Лев Толстой - Воскресение
Нехлюдов вспомнил о всех мучительных минутах, пережитых им по отношению этого человека: вспомнил, как один раз он думал, что муж узнал, и готовился к дуэли с ним, в которой он намеревался выстрелить на воздух, и о той страшной сцене с нею, когда она в отчаянии выбежала в сад к пруду с намерением утопиться и он бегал искать ее. «Не могу я теперь ехать и не могу ничего предпринять, пока она не ответит мне», — подумал Нехлюдов. Он неделю тому назад написал ей решительное письмо, в котором признавал себя виновным, готовым на всякого рода искупление своей вины, но считал все-таки, для ее же блага, их отношения навсегда поконченными. Вот на это-то письмо он ждал и не получал ответа. То, что не было ответа, было отчасти хорошим признаком. Если бы она не согласилась на разрыв, она давно бы написала или даже сама приехала, как она делала это прежде. Нехлюдов слышал, что там был теперь какой-то офицер, ухаживавший за нею, и это мучало его ревностью и вместе с тем радовало надеждой на освобождение от томившей его лжи.
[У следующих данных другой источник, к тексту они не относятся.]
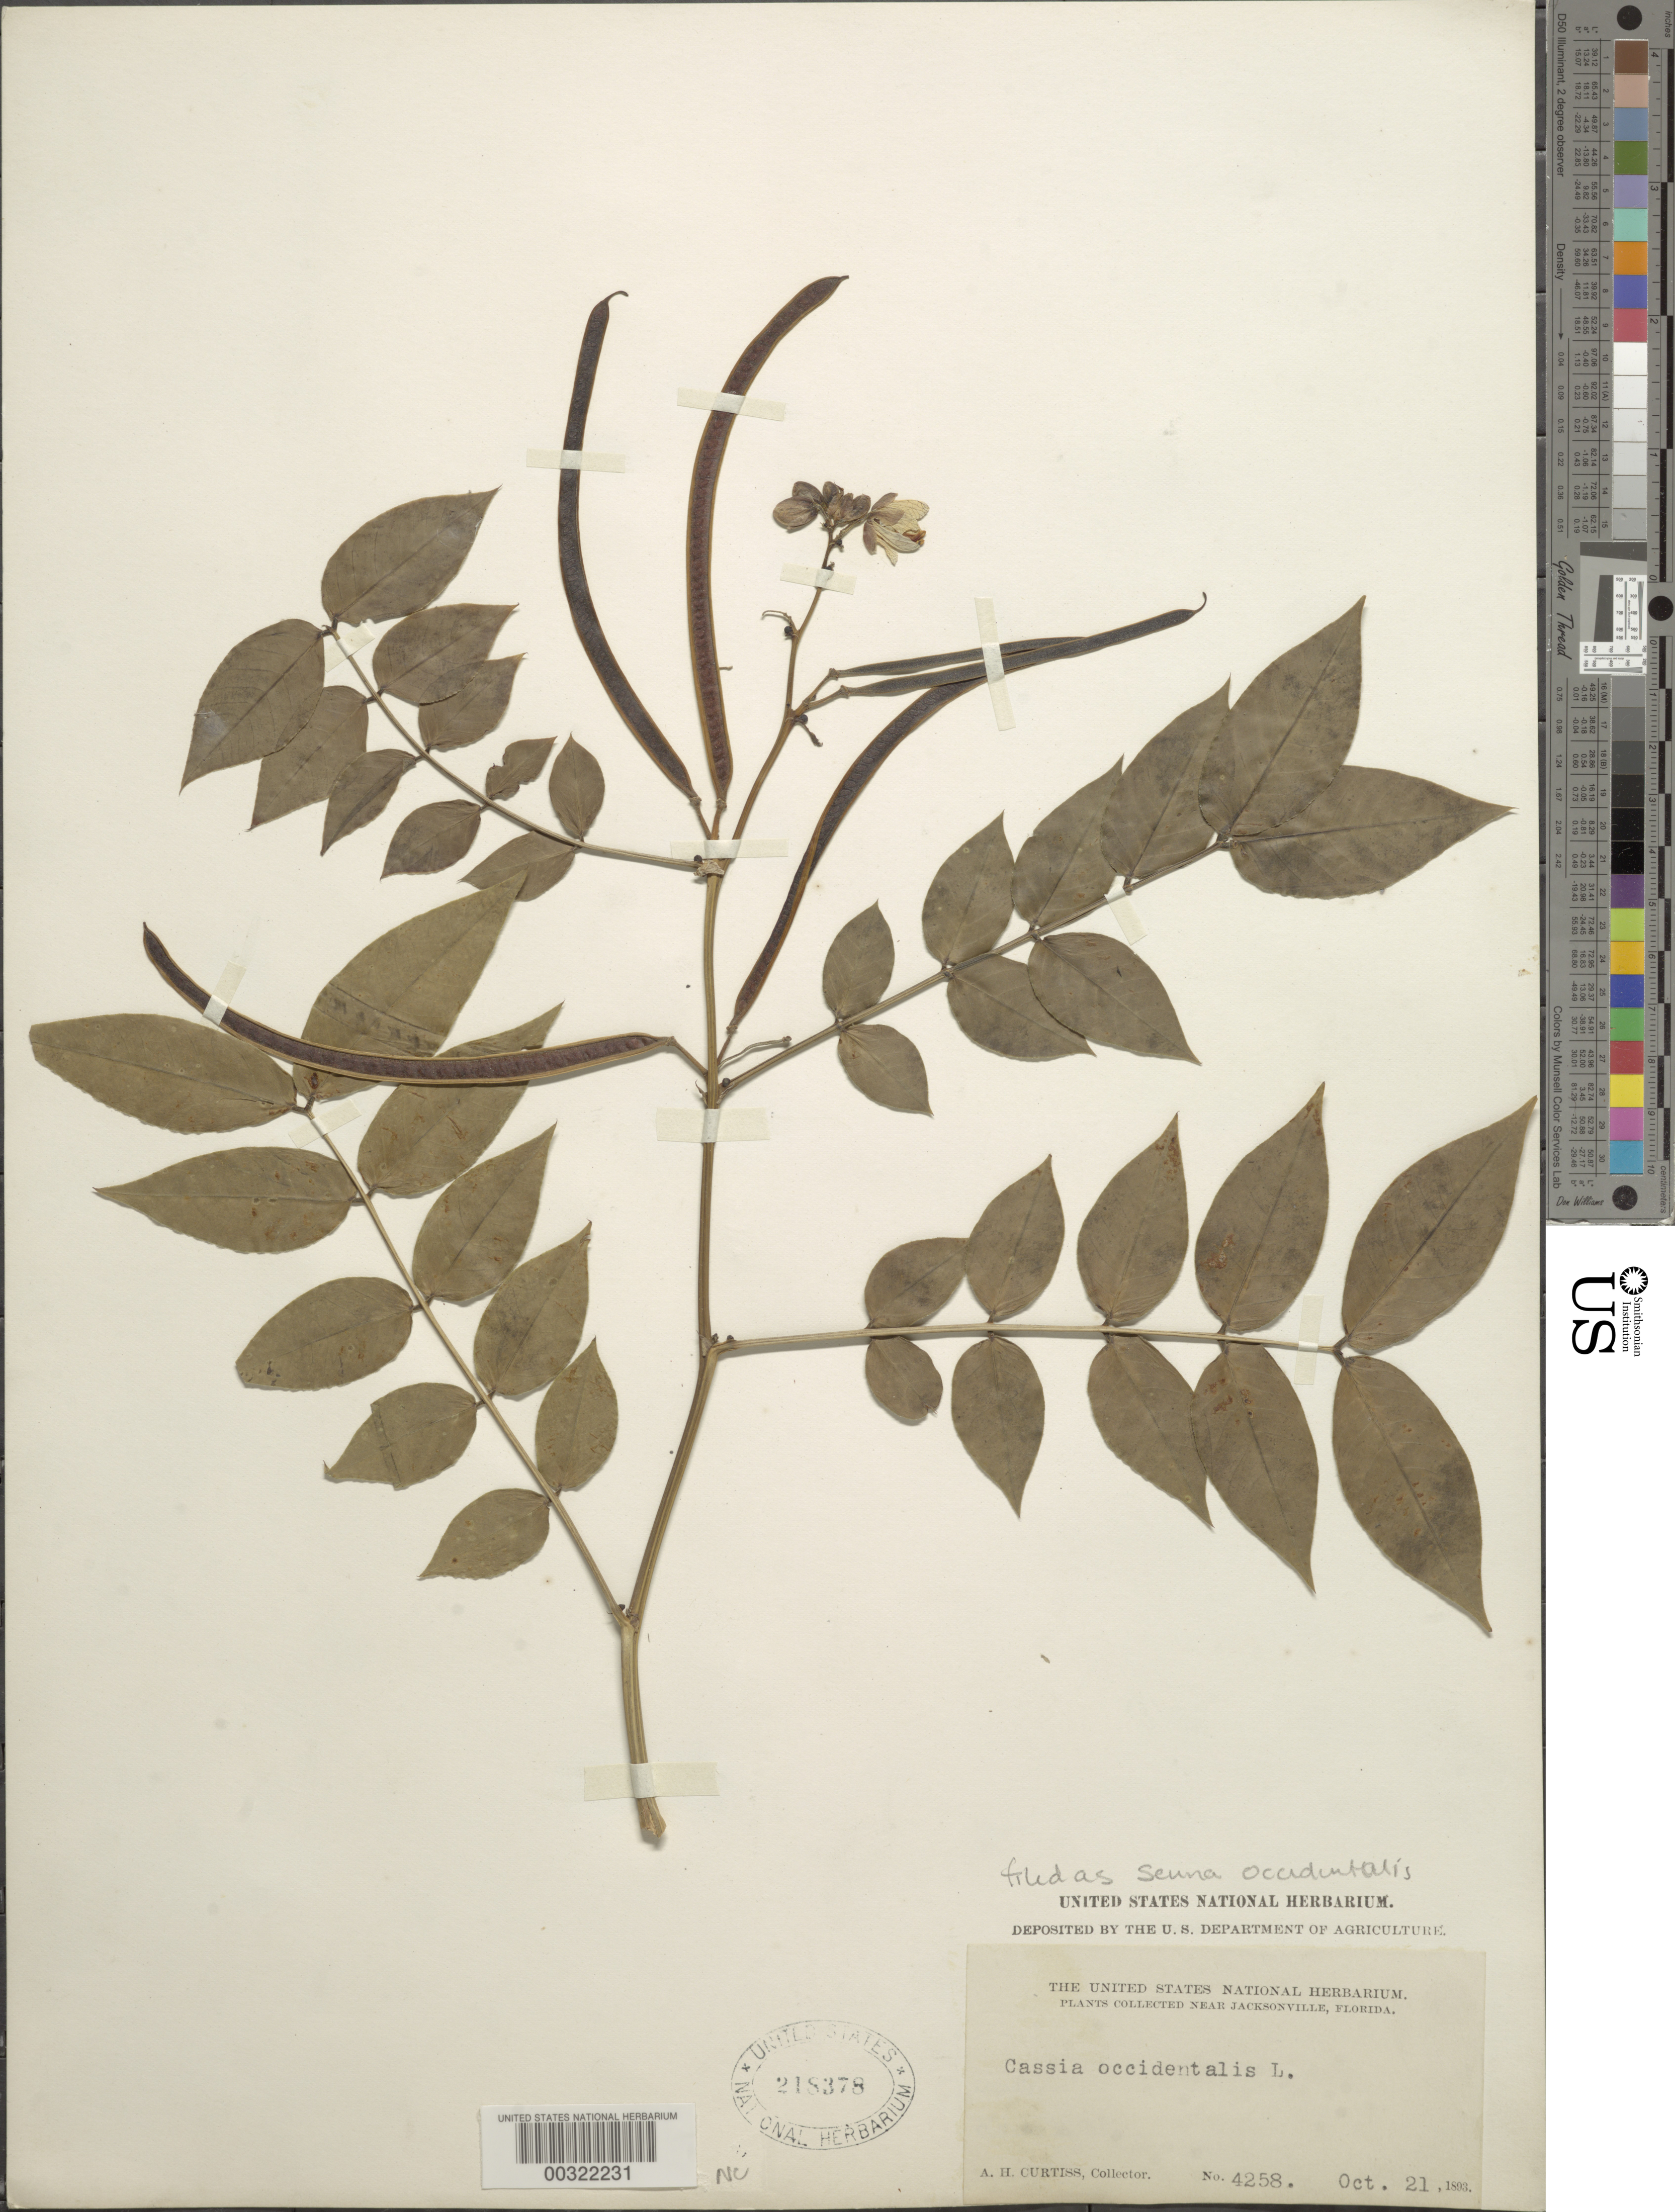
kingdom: Plantae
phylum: Tracheophyta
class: Magnoliopsida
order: Fabales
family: Fabaceae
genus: Senna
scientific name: Senna occidentalis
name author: (L.) Link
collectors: A. H. Curtiss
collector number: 4258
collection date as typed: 21 Oct 1893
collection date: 1893-10-21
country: United States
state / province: Florida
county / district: Duval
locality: Near jacksonville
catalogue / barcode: US 218378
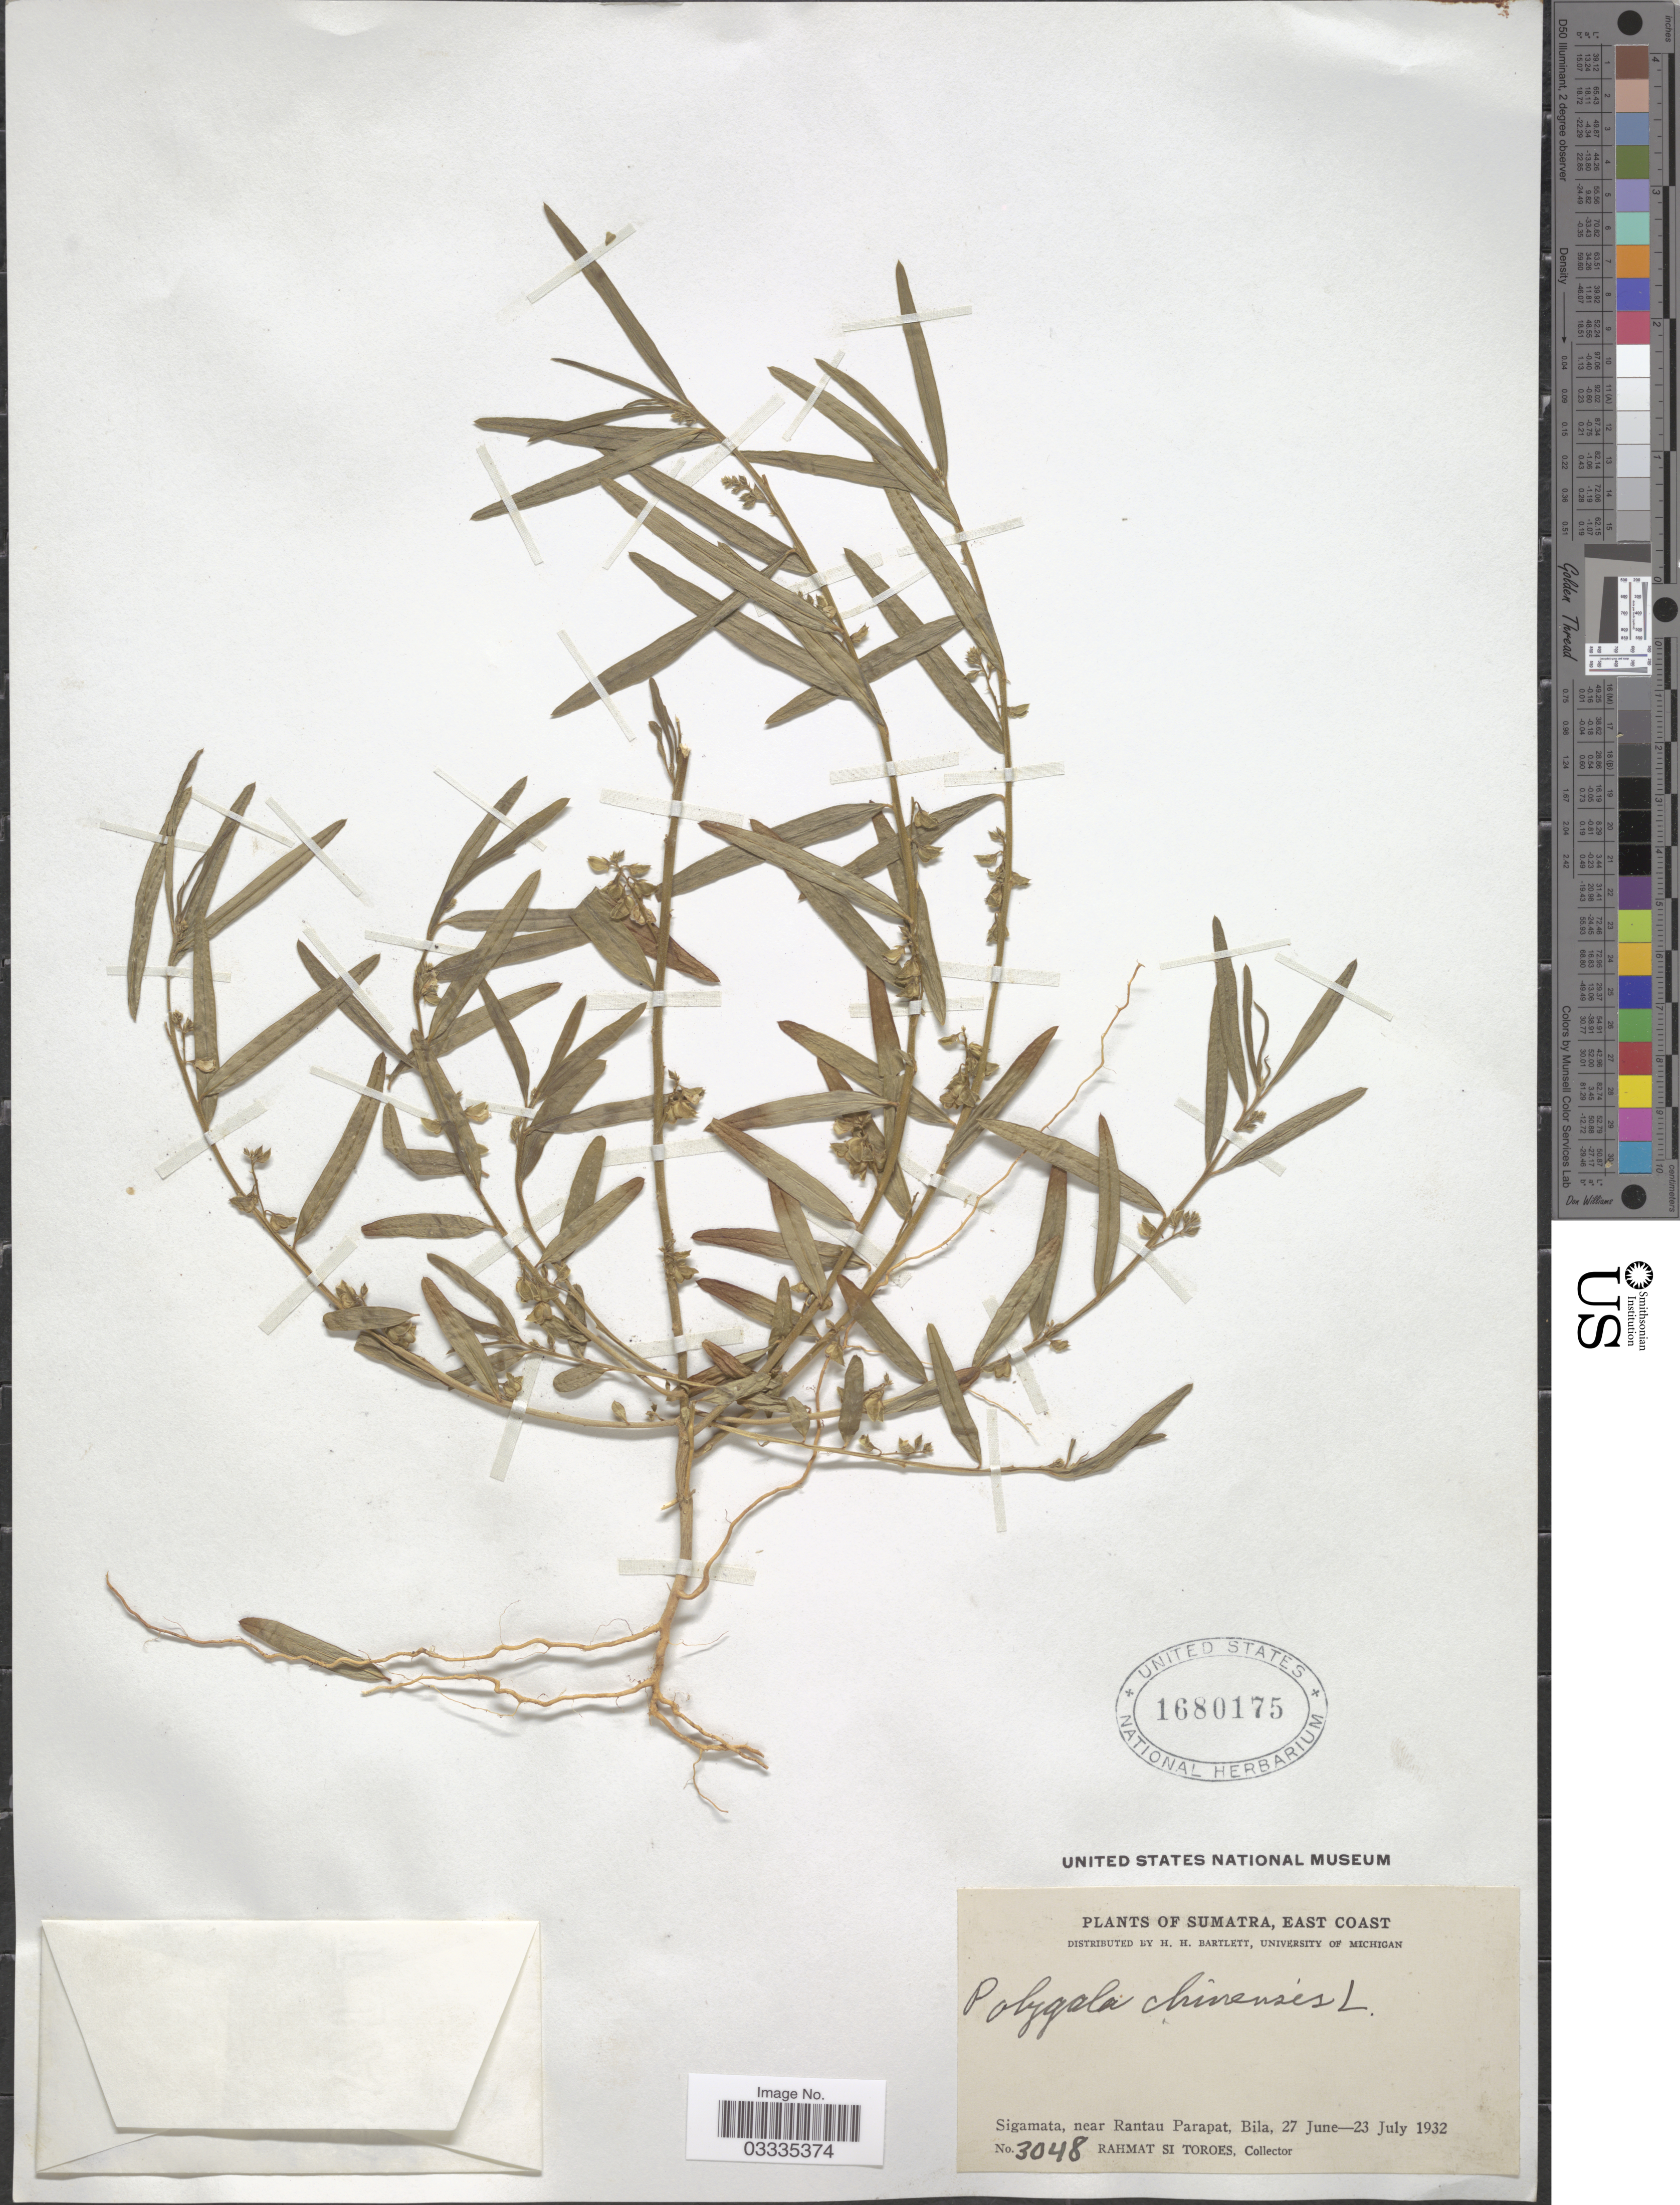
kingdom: Plantae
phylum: Tracheophyta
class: Magnoliopsida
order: Fabales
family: Polygalaceae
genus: Polygala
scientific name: Polygala chinensis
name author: L.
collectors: Rahmat Si Boeea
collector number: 3048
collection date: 1932-06-27/1932-07-23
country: Indonesia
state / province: Sumatra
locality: East Coast. Sigamata, near Rantau Parapat, Bila.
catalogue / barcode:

Другое письмо было от главноуправляющего имениями. Управляющий писал, что ему, Нехлюдову, необходимо самому приехать, чтобы утвердиться в правах наследства и, кроме того, решить вопрос о том, как продолжать хозяйство: так ли, как оно велось при покойнице, или, как он это и предлагал покойной княгине и теперь предлагает молодому князю, увеличить инвентарь и всю раздаваемую крестьянам землю обрабатывать самим. Управляющий писал, что такая эксплуатация будет гораздо выгоднее. При этом управляющий извинялся в том, что несколько опоздал высылкой следуемых по расписанию к первому числу трех тысяч рублей. Деньги эти вышлются с следующей почтой. Замедлил же он высылкой потому, что никак не мог собрать с крестьян, которые в своей недобросовестности дошли до такой степени, что для понуждения их необходимо было обратиться к власти. Письмо это было и приятно и неприятно Нехлюдову.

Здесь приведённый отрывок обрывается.